■ Your instructions
Show every line from the entries that follow which holds the word "設定保存フォルダ名".

■ Excerpted data
__________________________________________________
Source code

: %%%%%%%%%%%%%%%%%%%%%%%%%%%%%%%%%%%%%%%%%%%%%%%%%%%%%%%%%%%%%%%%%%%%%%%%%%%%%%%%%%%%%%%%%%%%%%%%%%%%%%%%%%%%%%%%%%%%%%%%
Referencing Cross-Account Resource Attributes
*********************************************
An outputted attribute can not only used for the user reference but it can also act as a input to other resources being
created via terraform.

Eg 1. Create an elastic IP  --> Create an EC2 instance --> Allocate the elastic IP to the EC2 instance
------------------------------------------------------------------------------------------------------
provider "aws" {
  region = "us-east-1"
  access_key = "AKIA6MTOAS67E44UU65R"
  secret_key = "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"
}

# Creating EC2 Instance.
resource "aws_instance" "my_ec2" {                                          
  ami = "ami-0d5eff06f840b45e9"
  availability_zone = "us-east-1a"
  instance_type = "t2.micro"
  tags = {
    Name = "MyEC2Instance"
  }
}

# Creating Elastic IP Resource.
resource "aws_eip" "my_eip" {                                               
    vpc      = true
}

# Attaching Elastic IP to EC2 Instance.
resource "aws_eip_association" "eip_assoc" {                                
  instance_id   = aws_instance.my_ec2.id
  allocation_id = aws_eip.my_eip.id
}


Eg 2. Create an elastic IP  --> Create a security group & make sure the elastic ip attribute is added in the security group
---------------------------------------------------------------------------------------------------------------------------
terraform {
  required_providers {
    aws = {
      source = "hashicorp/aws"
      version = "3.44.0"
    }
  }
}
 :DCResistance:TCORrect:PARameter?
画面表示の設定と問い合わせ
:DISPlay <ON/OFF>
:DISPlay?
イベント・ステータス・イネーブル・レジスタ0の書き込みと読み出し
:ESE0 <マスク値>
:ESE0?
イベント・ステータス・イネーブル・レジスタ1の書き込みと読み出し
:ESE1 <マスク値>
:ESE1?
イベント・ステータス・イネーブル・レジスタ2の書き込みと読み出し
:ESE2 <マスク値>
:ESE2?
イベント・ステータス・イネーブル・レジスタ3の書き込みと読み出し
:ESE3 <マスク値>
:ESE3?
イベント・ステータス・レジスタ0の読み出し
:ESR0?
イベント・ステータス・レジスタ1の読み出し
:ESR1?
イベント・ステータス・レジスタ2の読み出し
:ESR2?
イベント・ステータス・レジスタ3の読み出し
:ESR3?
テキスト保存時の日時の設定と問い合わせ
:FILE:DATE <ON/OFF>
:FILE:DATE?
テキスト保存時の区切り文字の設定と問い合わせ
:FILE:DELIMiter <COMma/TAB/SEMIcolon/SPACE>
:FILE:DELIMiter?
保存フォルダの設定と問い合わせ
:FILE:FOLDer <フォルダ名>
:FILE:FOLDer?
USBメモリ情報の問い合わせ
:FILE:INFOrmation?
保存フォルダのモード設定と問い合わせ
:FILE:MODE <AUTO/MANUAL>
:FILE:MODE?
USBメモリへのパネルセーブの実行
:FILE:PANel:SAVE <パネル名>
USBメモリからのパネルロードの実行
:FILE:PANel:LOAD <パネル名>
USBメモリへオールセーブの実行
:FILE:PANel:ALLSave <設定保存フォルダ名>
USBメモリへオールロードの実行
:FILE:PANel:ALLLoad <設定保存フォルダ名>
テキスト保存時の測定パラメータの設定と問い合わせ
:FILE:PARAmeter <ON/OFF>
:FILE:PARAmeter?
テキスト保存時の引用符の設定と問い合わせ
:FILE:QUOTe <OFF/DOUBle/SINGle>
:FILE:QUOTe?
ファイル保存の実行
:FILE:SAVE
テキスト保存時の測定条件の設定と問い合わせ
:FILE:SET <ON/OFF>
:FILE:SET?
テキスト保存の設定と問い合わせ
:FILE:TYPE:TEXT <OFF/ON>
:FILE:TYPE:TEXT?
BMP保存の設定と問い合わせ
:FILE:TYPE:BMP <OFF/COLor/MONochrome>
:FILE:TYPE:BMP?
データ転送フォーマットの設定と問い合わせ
__________________________________________________
■ Output below
:FILE:PANel:ALLSave <設定保存フォルダ名>
:FILE:PANel:ALLLoad <設定保存フォルダ名>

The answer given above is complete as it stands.